The sight of so many men in uniform was wreaking havoc on Briar’s nerves. It reminded her of the army post where she lived before coming to Independence Falls. It reminded her of her father, of that awful night when her life had changed forever. She could barely stand to look at them.
Mayor Watkins-Price was engrossed in conversation with Col. Deacon. They made an odd picture. The mayor was no more than five feet tall, even with her sensible pumps and puffball of teased white hair. Deacon towered over her. He seemed to be made entirely of angles—stiff spine, square jaw, a high and tight crewcut that looked like it didn’t dare grow beyond Deacon’s chosen dimensions.
The mayor seemed like a hummingbird next to him as she gestured and pointed. Deacon kept his arms firmly crossed over his chest.

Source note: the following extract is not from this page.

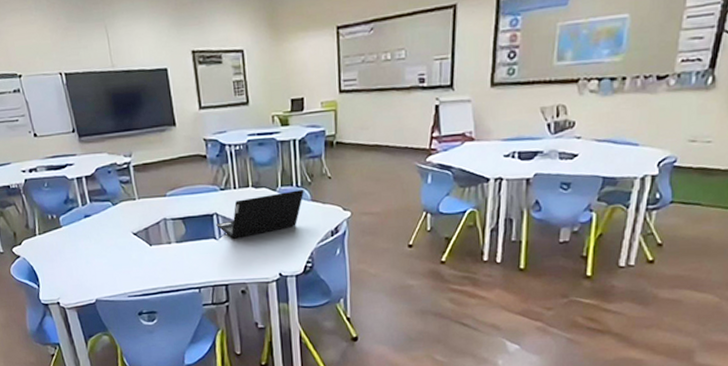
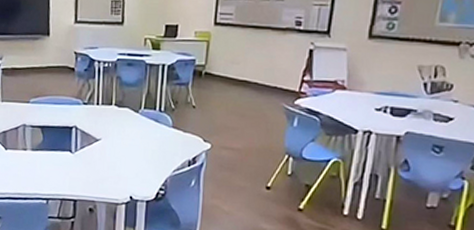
laptop computer: present [216,190,304,239] -> none [74,114,167,155]

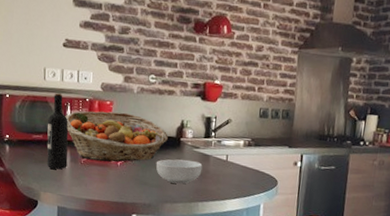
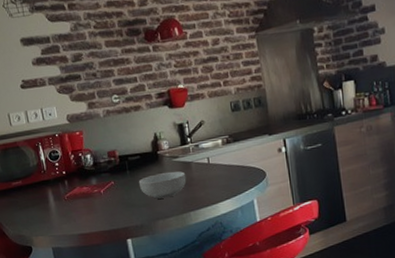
wine bottle: present [46,93,69,170] -> none [22,135,52,212]
fruit basket: present [65,111,168,162] -> none [39,139,145,195]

Norine was huddled with Mitzi and Rhonda, her two best friends. Briar had once been part of that group, but since she lost the ability to lie she couldn’t seem to stop offending the girls. Had she once been interested in their vapid gossip and rampant speculation? It seemed impossible now.

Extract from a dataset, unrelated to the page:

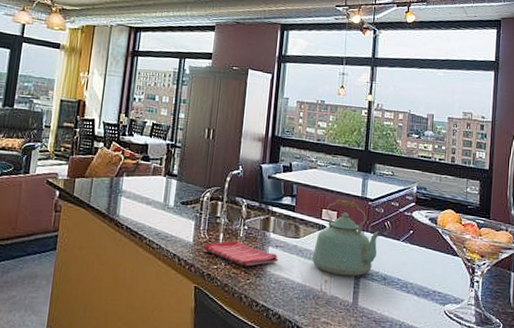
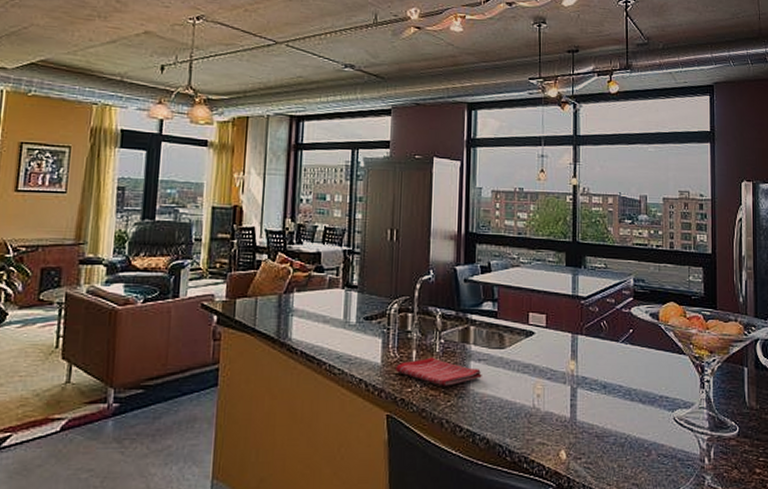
kettle: present [312,198,381,277] -> none [521,299,598,388]

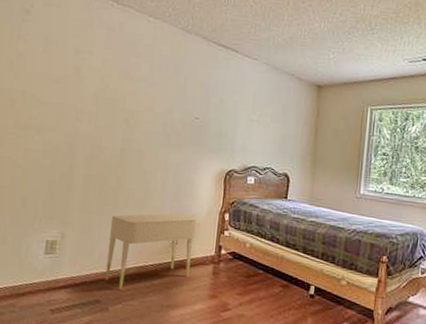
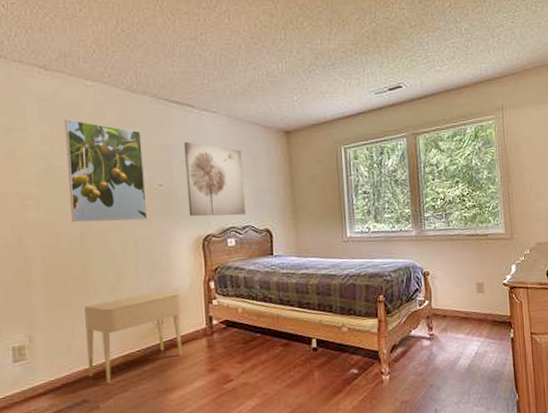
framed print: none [116,48,188,147] -> present [64,118,148,223]
wall art: none [217,82,274,157] -> present [184,141,246,217]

Although, of course, Briar probably needed to be better about controlling her tongue. Mitzi was still furious at Briar for casually commenting that Mitzi laughed liked a goose. Sure, it was true, but it definitely wasn’t nice.

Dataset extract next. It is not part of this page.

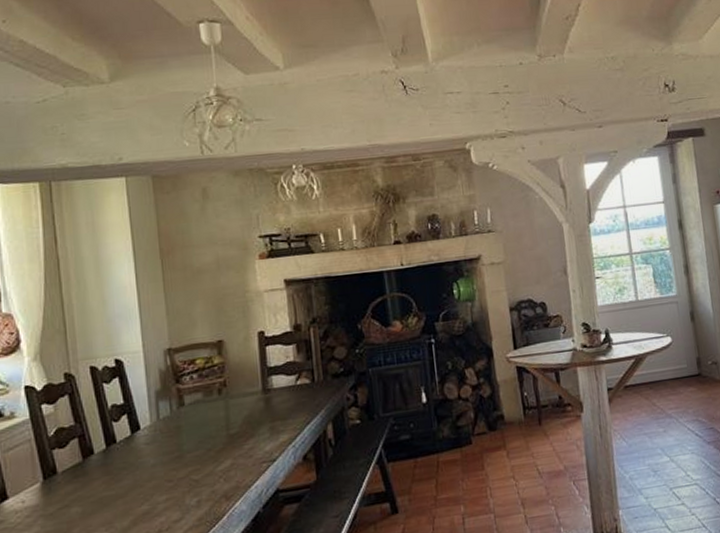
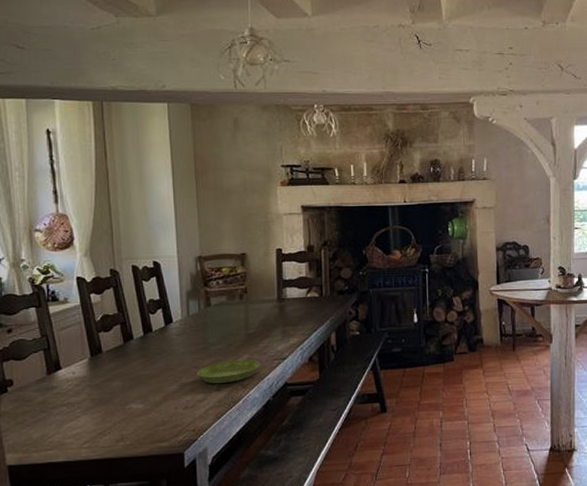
saucer: none [171,465,246,499] -> present [197,359,260,384]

It had been a while since “nice” had been on Briar’s priority list. Ever since the Firelight Festival, she had been reeling with the consequences of her new ability. Her entire life, it had been easy for her to make things up, tell the sort of comforting lies that Aunt Patrice was so good at. But now, her real thoughts slipped through so much easier. But maybe she could learn something from Aunt Patrice’s ability to massage the truth. Could she have gotten away without pain if, for example, she said Mitzi laughed like a bird instead?
One of the army medics was tending to Ruth. She didn’t seem to be burned, but she had cuts and scrapes from climbing over the rocks. Nearby, Clayton Briggs stood with his wife, Cora, talking to June Powell and Ivan Sokolov. Teddy Dickinson was pacing behind them, taking anxious puffs off a cigarette.
Briar’s eyes kept coming back to Ruth. She had been so courageous, first with her father and now during the rockslide. If Ruth could face the truth abut herself and still stand tall, maybe Briar could do the same. She took a deep breath and steeled herself to walk up to the group.
She overheard Clayton saying, “We haven’t done anything wrong.”
“Like that matters,” said Ivan. “You heard them at the town meeting. They think we’re freaks.”
“But we helped,” June added. “We used our powers for the greater good.”